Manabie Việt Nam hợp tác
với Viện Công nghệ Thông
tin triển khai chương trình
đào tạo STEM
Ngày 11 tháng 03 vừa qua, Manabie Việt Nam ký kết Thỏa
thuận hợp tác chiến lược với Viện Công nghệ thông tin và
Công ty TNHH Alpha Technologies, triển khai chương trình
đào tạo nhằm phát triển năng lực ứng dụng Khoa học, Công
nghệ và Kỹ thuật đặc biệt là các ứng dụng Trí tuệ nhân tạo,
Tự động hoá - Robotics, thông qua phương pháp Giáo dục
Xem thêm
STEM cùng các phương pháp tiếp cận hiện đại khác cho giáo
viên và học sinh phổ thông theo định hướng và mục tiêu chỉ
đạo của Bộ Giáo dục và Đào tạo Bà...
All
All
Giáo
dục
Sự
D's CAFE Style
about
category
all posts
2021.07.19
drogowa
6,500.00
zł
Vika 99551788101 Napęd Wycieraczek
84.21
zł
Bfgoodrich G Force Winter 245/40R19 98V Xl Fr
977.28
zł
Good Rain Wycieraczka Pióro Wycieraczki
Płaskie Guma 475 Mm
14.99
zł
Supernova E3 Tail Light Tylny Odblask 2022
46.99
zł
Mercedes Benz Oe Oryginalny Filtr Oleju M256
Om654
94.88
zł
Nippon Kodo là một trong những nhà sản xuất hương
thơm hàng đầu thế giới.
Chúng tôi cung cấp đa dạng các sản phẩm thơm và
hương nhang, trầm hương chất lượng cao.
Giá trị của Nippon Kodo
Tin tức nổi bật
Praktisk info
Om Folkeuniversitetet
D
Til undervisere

──────────

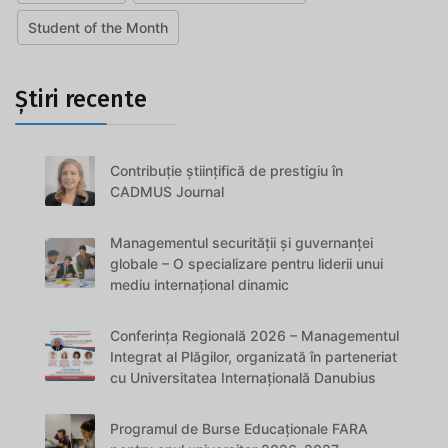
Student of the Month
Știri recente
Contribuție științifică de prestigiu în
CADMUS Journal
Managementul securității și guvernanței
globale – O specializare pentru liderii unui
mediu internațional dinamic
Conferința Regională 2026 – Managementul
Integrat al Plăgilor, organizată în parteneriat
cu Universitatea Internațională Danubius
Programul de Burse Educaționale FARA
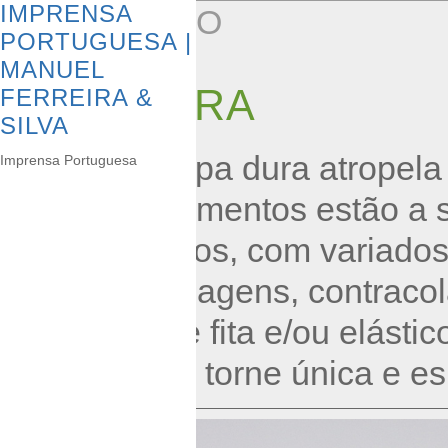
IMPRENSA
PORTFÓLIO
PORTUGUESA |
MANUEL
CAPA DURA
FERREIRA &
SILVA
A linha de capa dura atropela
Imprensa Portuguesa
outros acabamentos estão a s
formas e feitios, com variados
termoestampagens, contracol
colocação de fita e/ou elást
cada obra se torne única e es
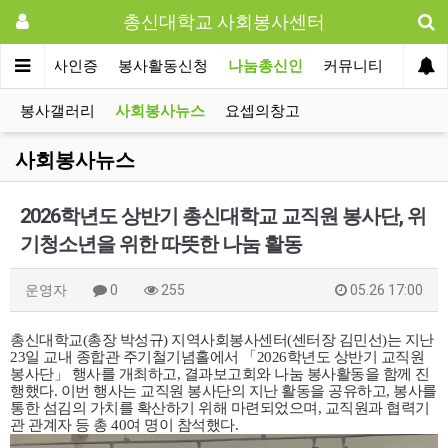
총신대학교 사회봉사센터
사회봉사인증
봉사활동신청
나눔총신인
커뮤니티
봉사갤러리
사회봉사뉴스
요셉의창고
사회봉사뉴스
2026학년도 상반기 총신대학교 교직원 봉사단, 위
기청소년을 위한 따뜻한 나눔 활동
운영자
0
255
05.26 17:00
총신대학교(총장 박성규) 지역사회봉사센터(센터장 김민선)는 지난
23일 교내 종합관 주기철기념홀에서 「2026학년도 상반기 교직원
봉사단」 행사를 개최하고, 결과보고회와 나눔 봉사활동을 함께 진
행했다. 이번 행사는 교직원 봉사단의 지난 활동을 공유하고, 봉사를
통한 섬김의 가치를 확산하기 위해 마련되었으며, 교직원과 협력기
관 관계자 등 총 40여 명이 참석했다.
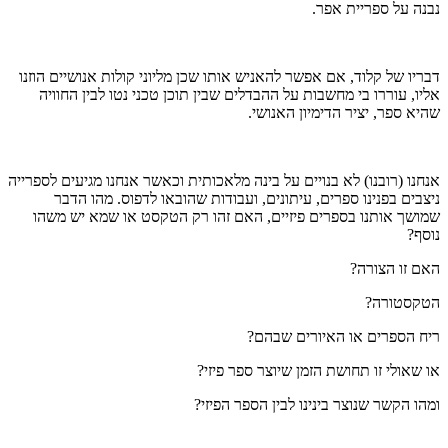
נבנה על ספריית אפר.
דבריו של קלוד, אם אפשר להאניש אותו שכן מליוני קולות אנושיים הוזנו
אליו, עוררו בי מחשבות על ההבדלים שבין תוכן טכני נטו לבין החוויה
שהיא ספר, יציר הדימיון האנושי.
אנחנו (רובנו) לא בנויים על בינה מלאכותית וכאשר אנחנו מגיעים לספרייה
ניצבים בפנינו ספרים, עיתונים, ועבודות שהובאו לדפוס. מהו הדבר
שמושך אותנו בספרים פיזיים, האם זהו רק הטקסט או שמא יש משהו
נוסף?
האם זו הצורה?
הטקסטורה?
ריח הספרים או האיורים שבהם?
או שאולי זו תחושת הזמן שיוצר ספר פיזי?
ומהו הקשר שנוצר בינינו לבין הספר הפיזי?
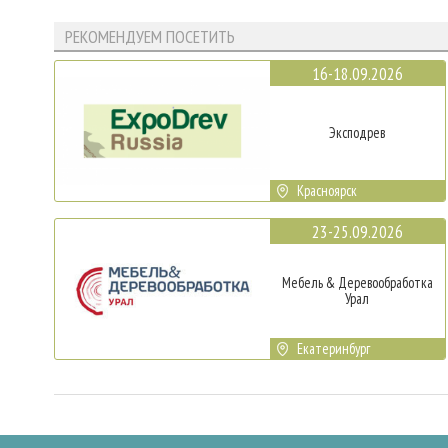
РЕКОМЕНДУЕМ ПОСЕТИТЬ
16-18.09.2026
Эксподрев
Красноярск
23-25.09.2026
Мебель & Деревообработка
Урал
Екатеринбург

──────────

All lines of the entries above where "trình" turns up should be reported.

tin triển khai chương trình
Công ty TNHH Alpha Technologies, triển khai chương trình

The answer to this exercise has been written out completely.